Raising poultry on pasture
What’s pastured poultry?
A common way to raise pastured poultry involves putting 75 to 100 three- to four-week old meat chickens in movable pens during the growing season. These floorless 10′ by 12′ by 2′ pens are moved daily by sliding them along the ground, providing fresh pasture. Chickens also receive a grain-based ration. At 8-14 weeks, the chickens are butchered and sold to consumers or restaurants.
Why pastured poultry?
- Low capital investment
- Can start small and grow
- Strong demand
- Potential for extra farm income
- Can be run by one person
- Kids can help
- Provides sustainably produced meat
- Chickens build soil fertility
- Chickens attract customers for other products
How much money can I make with pastured poultry?

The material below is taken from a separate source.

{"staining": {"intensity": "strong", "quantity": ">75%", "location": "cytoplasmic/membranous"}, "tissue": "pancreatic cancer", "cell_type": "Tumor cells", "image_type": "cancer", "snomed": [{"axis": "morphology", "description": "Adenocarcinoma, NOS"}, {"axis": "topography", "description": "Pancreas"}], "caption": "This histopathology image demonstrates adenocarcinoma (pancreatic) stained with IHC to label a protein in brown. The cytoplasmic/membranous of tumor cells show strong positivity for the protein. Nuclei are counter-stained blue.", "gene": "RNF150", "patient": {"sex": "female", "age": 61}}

With a grant from the USDA Sustainable Agriculture Research and Education (SARE) program, CIAS studied five farms (four in Wisconsin and one in Minnesota) using the pastured poultry method described above. The farmers had 3 to 10 years of pastured poultry experience. Farmers charged an average of $1.90 per pound for the chickens and sold them from their farm, at farmers markets, and to restaurants.
Returns to labor and management were collected for four of the farms in 1997 and 1998 (see the table on below). The average annual net return per bird for all farms was $2.43, with a range that varied greatly from $-2.82 to $7.05. The average annual net return per farm for all farms was $3,580.25, with a range of $-1,609 to $11,040. While farms had similar overhead costs (buildings and land), their feed costs varied. Feed costs and experience level account for some of the variability in returns. The primary goal for the pastured poultry operation-whether monetary or something else (attracting customers, building soil fertility)-also explains the range.